HEPSİ bize gazete sayfalarının içine sıkışıp kalmış fotoğraflarından tebessüm ederek bakıyor.
Onları bekleyen uzun bir hayat yolculuğu karşısında duydukları
heyecan, coşku, yaşam sevinci yayılıyor fotoğraflardaki güler yüzlü
ifadelerden.
Ne kadar da gençler... Deniz kıyısında çekilmiş bir fotoğrafta
Marmara Üniversitesi öğrencisi abla Özgenur Dikmen (20), kız
kardeşi Gülce’ye (12) sarılmış. Gülce, başını ablasının sağ koluna
dayamış ve sol elini de onun elinin üstüne koymuş. Ablasının
kollarında olmanın, ondan güç almanın mutluluğu ve özgüveni iç içe
geçmiş.
Şimdi kendilerini karşılayan çok uzaklardaki başka bir dünyada
abla-kardeş yine el ele yürüyorlar.
Bir diğer görüntüde Oğuz Arda Sel (9), trenin hareketinden önce bir
ayağını vagonun basamağına koymuş, iki eliyle zafer işareti yapıyor
fotoğrafını çeken babası Hakan Sel’e. Hayata karşı iddiasını ortaya
koyuyor daha bu yaşta. Hürriyet’teki haberde, en büyük hayalinin
Barcelona’da futbol oynamak olduğunu okuyoruz. Yaşasaydı herhalde
geçen pazar günkü Dünya Kupası finalini kaçırmazdı Arda. Her ne
kadar Barcelona’yı tutsa da Real Madrid’li Modriç’i eminim iyi
tanıyordu.
Şimdi o da babasının ellerine sımsıkı sarılmış halde başka bir
dünyada yürüyor.
Bir de bu hayattan hiçbir şey anlayamadan göçüp gidenler var.

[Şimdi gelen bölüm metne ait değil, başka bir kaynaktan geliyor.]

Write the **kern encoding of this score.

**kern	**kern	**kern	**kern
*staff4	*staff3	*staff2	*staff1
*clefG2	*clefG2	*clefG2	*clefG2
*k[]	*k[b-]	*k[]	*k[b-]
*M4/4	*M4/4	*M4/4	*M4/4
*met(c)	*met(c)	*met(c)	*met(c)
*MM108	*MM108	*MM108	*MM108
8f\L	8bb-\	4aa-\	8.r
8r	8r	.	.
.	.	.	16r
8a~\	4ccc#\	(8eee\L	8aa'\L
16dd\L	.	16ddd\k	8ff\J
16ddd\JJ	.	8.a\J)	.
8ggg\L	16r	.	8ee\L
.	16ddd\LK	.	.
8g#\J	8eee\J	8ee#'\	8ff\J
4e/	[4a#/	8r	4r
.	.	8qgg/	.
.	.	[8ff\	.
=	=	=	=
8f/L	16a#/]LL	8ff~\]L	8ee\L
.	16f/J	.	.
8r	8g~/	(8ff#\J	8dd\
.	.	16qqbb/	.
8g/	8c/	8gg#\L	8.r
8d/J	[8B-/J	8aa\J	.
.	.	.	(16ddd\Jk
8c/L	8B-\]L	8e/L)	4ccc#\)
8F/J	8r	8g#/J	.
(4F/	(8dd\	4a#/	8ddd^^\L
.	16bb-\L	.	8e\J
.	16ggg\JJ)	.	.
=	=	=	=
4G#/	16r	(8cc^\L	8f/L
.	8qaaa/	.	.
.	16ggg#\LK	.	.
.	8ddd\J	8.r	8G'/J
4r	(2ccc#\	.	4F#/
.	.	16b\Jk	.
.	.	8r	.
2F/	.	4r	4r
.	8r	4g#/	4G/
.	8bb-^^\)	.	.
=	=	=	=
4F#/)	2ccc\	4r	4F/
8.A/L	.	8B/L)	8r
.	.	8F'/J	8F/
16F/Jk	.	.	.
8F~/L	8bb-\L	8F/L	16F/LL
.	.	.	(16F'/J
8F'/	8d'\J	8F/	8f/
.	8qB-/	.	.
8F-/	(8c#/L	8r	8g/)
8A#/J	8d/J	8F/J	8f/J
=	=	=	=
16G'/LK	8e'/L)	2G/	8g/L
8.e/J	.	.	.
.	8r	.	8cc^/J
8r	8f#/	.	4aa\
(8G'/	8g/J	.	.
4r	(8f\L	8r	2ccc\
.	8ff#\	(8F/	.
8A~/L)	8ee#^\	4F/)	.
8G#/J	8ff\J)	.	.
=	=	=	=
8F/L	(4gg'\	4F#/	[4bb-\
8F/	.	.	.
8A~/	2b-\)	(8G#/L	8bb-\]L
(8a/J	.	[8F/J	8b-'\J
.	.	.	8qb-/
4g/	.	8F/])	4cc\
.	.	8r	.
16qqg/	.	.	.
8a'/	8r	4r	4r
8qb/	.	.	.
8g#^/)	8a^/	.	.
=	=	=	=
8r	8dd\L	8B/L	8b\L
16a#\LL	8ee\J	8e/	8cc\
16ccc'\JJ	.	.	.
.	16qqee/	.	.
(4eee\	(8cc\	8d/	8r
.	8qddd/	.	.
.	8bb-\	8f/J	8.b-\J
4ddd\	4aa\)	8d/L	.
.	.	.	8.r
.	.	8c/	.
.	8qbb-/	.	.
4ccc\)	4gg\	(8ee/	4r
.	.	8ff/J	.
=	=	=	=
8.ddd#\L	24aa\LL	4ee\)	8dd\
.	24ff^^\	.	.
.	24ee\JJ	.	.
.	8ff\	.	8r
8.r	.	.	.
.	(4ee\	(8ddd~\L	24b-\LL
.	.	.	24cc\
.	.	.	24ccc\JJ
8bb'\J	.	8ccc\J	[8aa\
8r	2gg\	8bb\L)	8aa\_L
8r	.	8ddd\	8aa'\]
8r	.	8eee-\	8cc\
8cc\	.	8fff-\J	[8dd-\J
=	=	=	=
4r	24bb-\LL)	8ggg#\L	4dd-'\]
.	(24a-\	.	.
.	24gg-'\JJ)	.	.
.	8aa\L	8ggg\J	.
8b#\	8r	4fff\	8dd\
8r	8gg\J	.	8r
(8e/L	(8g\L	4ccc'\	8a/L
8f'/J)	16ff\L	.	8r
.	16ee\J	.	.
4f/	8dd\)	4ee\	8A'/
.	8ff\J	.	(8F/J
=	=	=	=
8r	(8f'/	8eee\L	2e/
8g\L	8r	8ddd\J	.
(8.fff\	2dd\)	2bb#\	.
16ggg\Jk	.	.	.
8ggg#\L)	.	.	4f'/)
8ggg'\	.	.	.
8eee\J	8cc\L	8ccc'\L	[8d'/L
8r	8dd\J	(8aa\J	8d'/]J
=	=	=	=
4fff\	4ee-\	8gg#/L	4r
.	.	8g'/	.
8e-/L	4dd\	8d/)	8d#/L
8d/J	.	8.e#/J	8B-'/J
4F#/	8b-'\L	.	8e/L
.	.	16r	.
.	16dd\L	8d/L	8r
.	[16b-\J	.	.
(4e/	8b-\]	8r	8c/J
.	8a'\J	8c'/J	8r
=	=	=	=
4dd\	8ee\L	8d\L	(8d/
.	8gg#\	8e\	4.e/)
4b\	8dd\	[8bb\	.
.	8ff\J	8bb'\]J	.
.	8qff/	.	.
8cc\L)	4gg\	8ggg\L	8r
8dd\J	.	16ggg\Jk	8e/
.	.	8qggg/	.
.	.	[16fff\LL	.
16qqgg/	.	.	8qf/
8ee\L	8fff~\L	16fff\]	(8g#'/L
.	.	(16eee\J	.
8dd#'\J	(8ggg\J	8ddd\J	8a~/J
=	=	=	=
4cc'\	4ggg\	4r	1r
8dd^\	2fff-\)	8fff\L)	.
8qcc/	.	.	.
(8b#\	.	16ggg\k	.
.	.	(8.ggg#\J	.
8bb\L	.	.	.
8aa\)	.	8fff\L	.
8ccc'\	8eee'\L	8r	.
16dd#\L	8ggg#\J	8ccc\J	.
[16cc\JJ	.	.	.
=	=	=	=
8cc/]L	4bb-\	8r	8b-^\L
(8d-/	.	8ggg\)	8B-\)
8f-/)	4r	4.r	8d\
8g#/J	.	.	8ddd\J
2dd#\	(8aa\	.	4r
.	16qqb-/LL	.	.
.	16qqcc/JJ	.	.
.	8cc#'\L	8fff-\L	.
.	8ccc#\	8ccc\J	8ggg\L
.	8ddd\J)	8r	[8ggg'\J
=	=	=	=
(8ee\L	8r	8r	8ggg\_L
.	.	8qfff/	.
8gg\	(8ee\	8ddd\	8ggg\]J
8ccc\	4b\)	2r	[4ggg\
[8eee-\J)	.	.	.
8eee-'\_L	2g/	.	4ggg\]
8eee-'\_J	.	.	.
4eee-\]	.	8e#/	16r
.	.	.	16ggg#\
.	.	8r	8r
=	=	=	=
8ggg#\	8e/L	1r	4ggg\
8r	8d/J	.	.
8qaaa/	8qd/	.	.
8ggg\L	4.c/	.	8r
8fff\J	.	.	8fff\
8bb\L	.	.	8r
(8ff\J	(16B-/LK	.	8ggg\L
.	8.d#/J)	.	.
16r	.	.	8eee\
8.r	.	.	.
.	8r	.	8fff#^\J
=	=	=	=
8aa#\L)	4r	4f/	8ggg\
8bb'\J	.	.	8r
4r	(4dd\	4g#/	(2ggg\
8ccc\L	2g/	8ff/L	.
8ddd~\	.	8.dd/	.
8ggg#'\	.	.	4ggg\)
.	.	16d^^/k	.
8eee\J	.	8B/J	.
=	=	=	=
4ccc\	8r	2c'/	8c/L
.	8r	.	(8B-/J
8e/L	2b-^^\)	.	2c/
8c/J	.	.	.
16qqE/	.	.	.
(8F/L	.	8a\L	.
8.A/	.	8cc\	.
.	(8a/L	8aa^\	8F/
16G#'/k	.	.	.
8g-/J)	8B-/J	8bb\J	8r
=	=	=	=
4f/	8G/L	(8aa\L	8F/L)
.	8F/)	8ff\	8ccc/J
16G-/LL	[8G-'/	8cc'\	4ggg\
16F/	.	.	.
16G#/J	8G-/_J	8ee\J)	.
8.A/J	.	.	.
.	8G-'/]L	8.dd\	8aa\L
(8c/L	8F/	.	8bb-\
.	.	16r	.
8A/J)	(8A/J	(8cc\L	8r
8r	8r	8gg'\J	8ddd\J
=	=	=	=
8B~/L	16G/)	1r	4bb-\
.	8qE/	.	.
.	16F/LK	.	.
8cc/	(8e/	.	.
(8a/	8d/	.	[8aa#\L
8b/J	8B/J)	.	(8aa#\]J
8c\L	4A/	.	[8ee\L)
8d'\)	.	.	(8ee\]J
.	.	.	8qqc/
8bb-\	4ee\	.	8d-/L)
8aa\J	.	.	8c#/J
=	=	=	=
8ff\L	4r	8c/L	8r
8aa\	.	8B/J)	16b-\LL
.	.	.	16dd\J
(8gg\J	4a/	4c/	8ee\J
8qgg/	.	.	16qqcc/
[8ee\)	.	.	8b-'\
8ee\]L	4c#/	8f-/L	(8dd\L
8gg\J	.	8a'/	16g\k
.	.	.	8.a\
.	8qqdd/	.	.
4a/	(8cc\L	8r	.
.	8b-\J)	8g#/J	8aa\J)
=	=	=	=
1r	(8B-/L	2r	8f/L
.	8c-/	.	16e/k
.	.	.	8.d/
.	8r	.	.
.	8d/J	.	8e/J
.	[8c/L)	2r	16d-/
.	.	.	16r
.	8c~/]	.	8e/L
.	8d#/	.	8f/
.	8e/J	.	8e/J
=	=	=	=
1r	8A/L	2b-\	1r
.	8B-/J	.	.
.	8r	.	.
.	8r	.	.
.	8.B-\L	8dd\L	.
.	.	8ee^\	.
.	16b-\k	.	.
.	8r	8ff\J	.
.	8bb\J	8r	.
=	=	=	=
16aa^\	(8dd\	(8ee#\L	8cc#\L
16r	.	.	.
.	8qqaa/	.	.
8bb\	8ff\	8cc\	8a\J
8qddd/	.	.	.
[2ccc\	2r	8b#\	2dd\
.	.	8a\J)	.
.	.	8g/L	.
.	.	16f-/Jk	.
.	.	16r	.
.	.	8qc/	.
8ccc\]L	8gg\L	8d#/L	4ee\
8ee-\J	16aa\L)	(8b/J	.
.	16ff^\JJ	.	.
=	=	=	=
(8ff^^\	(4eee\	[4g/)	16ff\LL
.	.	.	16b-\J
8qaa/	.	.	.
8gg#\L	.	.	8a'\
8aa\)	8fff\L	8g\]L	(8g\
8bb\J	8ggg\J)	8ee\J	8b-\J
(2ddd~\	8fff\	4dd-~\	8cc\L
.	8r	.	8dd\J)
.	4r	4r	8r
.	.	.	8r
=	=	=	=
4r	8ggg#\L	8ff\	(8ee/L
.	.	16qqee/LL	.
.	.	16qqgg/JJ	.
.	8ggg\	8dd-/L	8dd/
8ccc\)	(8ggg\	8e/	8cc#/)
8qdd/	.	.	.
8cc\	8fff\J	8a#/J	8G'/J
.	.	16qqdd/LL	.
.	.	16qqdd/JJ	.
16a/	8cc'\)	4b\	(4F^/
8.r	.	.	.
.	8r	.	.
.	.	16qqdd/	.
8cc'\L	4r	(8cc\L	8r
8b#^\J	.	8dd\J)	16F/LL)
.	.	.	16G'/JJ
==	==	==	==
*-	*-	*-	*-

Annesi Derya Kurtuluş ile birlikte can veren Beren henüz beş
aylıktı.
Şimdi o da gittiği diyarda yine annesinin şefkatli kucağına
sığınmış durumda.
Uzunköprü-Halkalı seferini yapan yolcu treni, 8 Temmuz Pazar günü
saat 15.40’ta kalkış verildikten sonra ağır ağır ilerlemeye
başladı.
Vagonların içindeki yolcular Tekirdağ’ın Muratlı-Balabanlı
bölgesinde yağmur sularının bir menfezin üzerindeki dolguyu
boşaltığ...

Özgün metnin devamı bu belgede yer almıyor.